Brendan James and Charles Langford's direction of Suddenly Last Summer, was fecund with Tennessee Willliams' metaphor and symbolism in both the stagecraft and aesthetic of the performance. But let's start with the stagecraft, shall we? I loved the business each character had when they were on stage; whether it be twirling a tennis racket, lighting a cigarette in the darkness or simply just sitting in the darkness, lost in the characters daydreams. Supported by Brandt Laing's lighting design, I loved the balance of light and dark on stage and how not all characters were lit but were still participants in the action on stage. Similarly, I loved the symbolic nature of the characters moving in and out of the light, just like we do in our everyday trials and tribulations.

Review | Suddenly Last Summer by Growl Theatre

The set, created by the directors themselves, consisted of a plethora of vines and foliage of all different shapes, sizes and textures, making the audience feel like they were peering into a tropical snow globe of sorts. It was a feat for the senses and was the most perfect backdrop for a narrative that, for the most part, felt devoid of colour. Speaking of colour, I loved the playful rapport between Marian Jones (Mrs Holly), Lachlan Driscoll (George Holly) and Catherine Holly (Bianca Butler Reynolds). Their conversions and witty remarks had me laughing hysterically from my seat in the third row. I found myself counting down the minutes until they next appeared on stage as it was such a joy to watch them play off of each other. Needless to say, for me their scenes were truly the highlight of the show.

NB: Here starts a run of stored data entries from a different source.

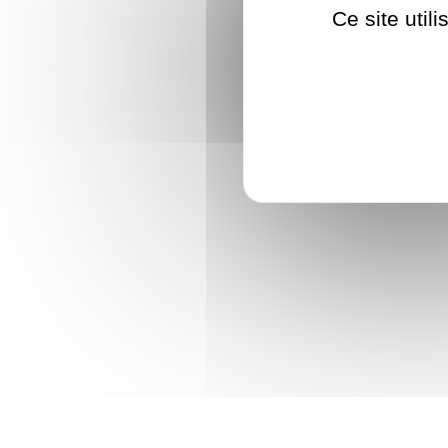
Ce site util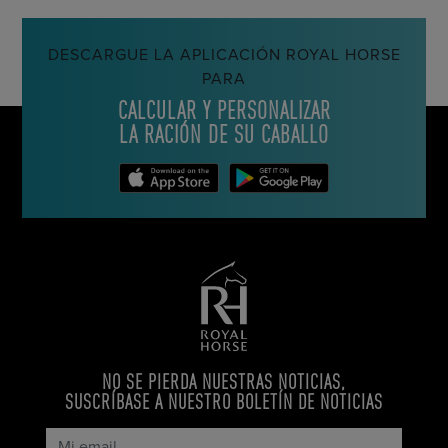
DESCARGUE LA APLICACIÓN ROYAL HORSE
PARA
CALCULAR Y PERSONALIZAR
LA RACIÓN DE SU CABALLO
NO SE PIERDA NUESTRAS NOTICIAS,
SUSCRÍBASE A NUESTRO BOLETÍN DE NOTICIAS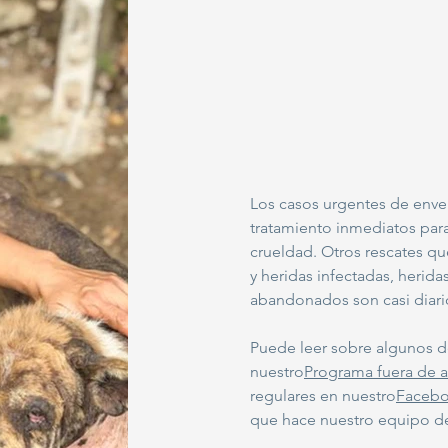
Los casos urgentes de enve
tratamiento inmediatos para 
crueldad. Otros rescates qu
y heridas infectadas, herid
abandonados son casi diar
Puede leer sobre algunos d
nuestro
Programa fuera de a
regulares en nuestro
Faceb
que hace nuestro equipo de 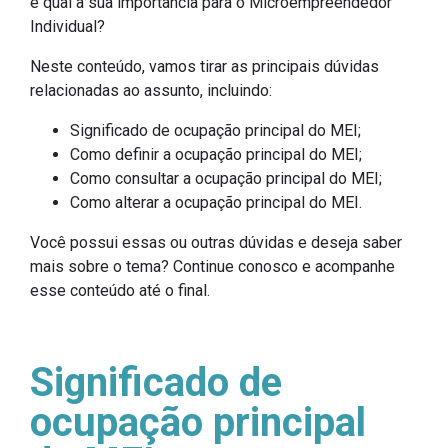
e qual a sua importância para o Microempreendedor
Individual?
Neste conteúdo, vamos tirar as principais dúvidas
relacionadas ao assunto, incluindo:
Significado de ocupação principal do MEI;
Como definir a ocupação principal do MEI;
Como consultar a ocupação principal do MEI;
Como alterar a ocupação principal do MEI.
Você possui essas ou outras dúvidas e deseja saber
mais sobre o tema? Continue conosco e acompanhe
esse conteúdo até o final.
Significado de
ocupação principal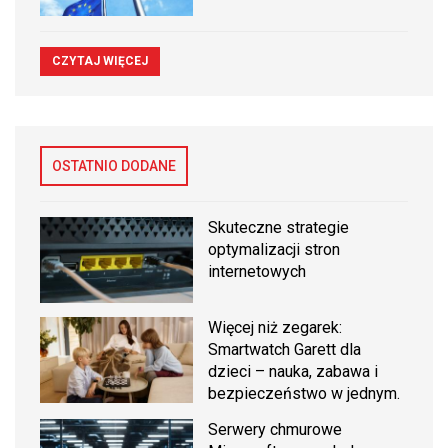
CZYTAJ WIĘCEJ
OSTATNIO DODANE
Skuteczne strategie
optymalizacji stron
internetowych
Więcej niż zegarek:
Smartwatch Garett dla
dzieci – nauka, zabawa i
bezpieczeństwo w jednym.
Serwery chmurowe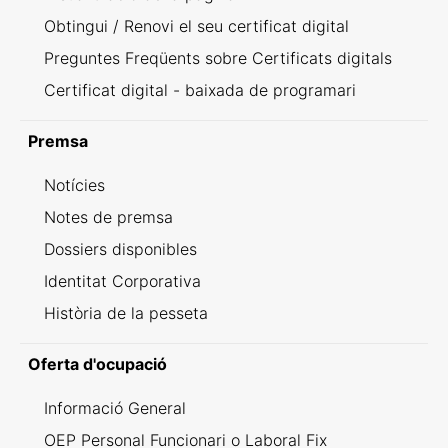
Obtingui / Renovi el seu certificat digital
Preguntes Freqüents sobre Certificats digitals
Certificat digital - baixada de programari
Premsa
Notícies
Notes de premsa
Dossiers disponibles
Identitat Corporativa
Història de la pesseta
Oferta d'ocupació
Informació General
OEP Personal Funcionari o Laboral Fix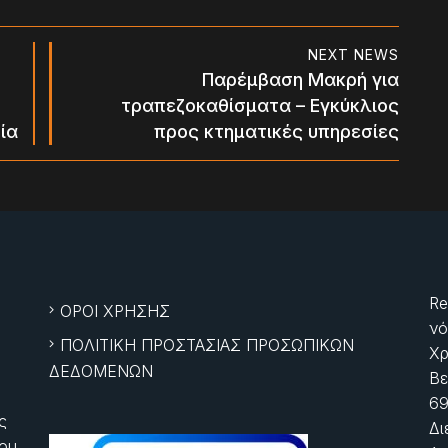
NEXT NEWS
Παρέμβαση Μακρή για
τραπεζοκαθίσματα – Εγκύκλιος
ία
προς κτηματικές υπηρεσίες
Re
ΟΡΟΙ ΧΡΗΣΗΣ
νό
ΠΟΛΙΤΙΚΗ ΠΡΟΣΤΑΣΙΑΣ ΠΡΟΣΩΠΙΚΩΝ
Χρ
ΔΕΔΟΜΕΝΩΝ
Βε
69
ς
Δι
ίου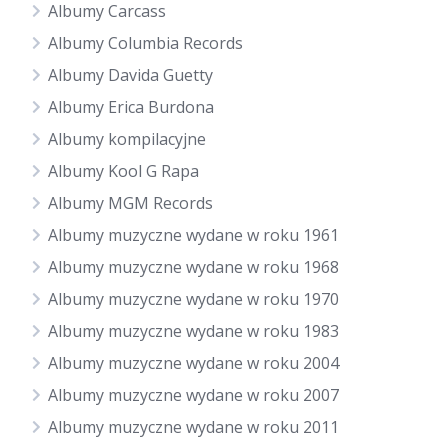
Albumy Carcass
Albumy Columbia Records
Albumy Davida Guetty
Albumy Erica Burdona
Albumy kompilacyjne
Albumy Kool G Rapa
Albumy MGM Records
Albumy muzyczne wydane w roku 1961
Albumy muzyczne wydane w roku 1968
Albumy muzyczne wydane w roku 1970
Albumy muzyczne wydane w roku 1983
Albumy muzyczne wydane w roku 2004
Albumy muzyczne wydane w roku 2007
Albumy muzyczne wydane w roku 2011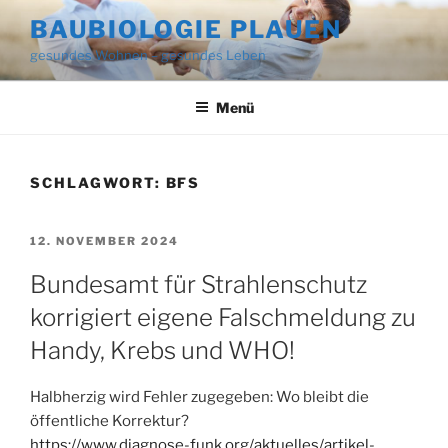
Zum
BAUBIOLOGIE PLAUEN
Inhalt
gesundes Wohnen – gesundes Leben
springen
Menü
SCHLAGWORT:
BFS
VERÖFFENTLICHT
12. NOVEMBER 2024
AM
Bundesamt für Strahlenschutz
korrigiert eigene Falschmeldung zu
Handy, Krebs und WHO!
Halbherzig wird Fehler zugegeben: Wo bleibt die
öffentliche Korrektur?
https://www.diagnose-funk.org/aktuelles/artikel-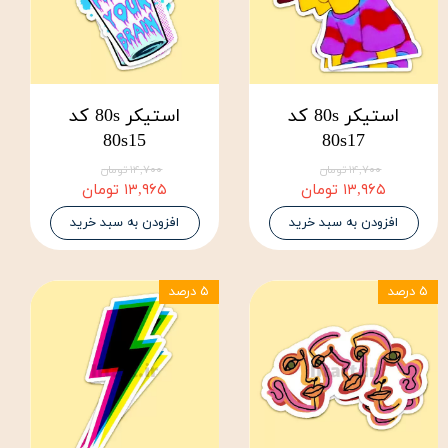
استیکر 80s کد
استیکر 80s کد
80s15
80s17
۱۴,۷۰۰ تومان
۱۴,۷۰۰ تومان
۱۳,۹۶۵ تومان
۱۳,۹۶۵ تومان
افزودن به سبد خرید
افزودن به سبد خرید
۵ درصد
۵ درصد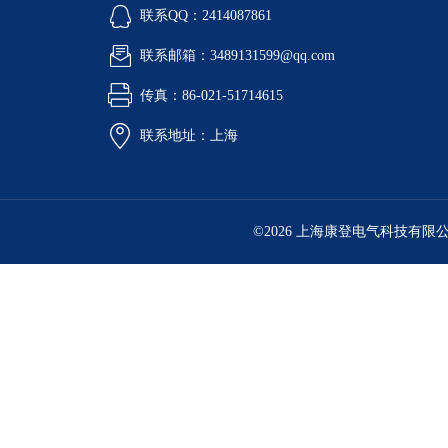
联系QQ：2414087861
联系邮箱：3489131599@qq.com
传真：86-021-51714615
联系地址：上海
©2026 上海康登电气科技有限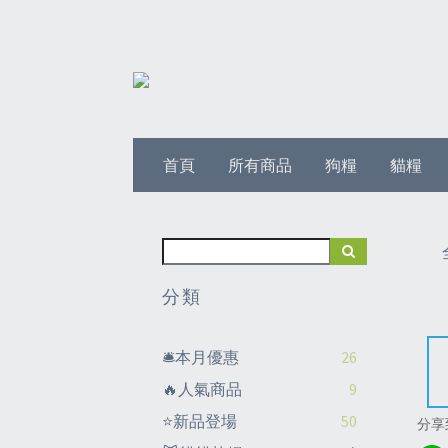
首頁
所有商品
狗糧
貓糧
分類
🛎️本月優惠
26
🔥人氣商品
9
⭐新品登場
50
分享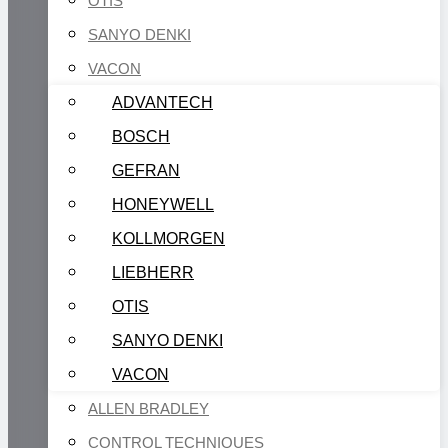
OTIS
SANYO DENKI
VACON
ADVANTECH
BOSCH
GEFRAN
HONEYWELL
KOLLMORGEN
LIEBHERR
OTIS
SANYO DENKI
VACON
ALLEN BRADLEY
CONTROL TECHNIQUES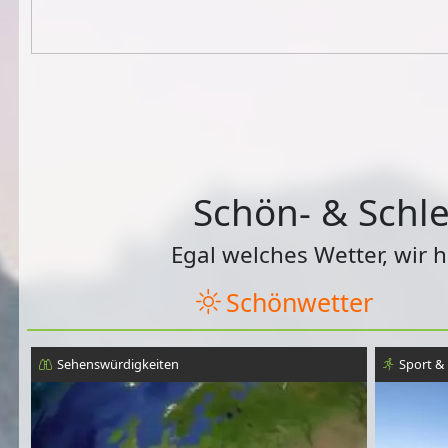
Schön- & Schle
Egal welches Wetter, wir 
Schönwetter
Sehenswürdigkeiten
Sport & 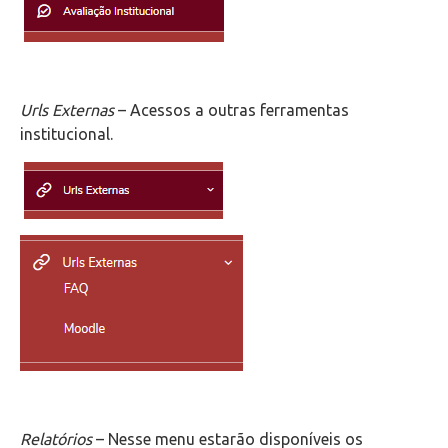
Urls Externas
– Acessos a outras ferramentas
institucional.
Relatórios
– Nesse menu estarão disponíveis os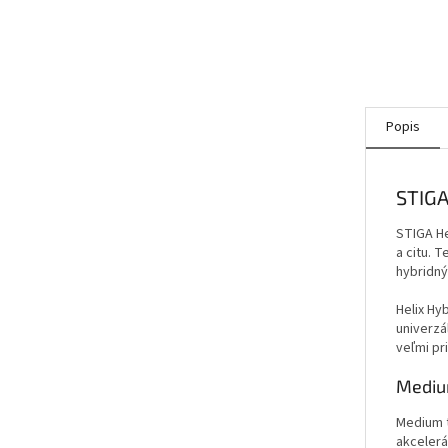
Popis
STIGA
STIGA He
a citu.
hybridný
Helix Hy
univerzá
veľmi pri
Medium
Medium t
akcelerá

Review | Suddenly Last Summer by Growl Theatre

Reynolds was formidable as Catherine as she added such nuances to her character's emotional trauma. It was such a treat to watch the commitment that Reynolds made to her characters vulnerabilities and the depth in which she went to portray this character as not a frail woman, as many before her have done, but transforming her fragility to that of strength and endurance. Reynolds and Daren King (Doctor Cukrowicz) had lovely rapport, with King bringing such substance to a character whose thinking and actions towards the end of the play challenge the system that Williams warns us about.

Overall, it was a very enjoyable night of theatre, albeit socially distanced. I can't wait to see what this company does next.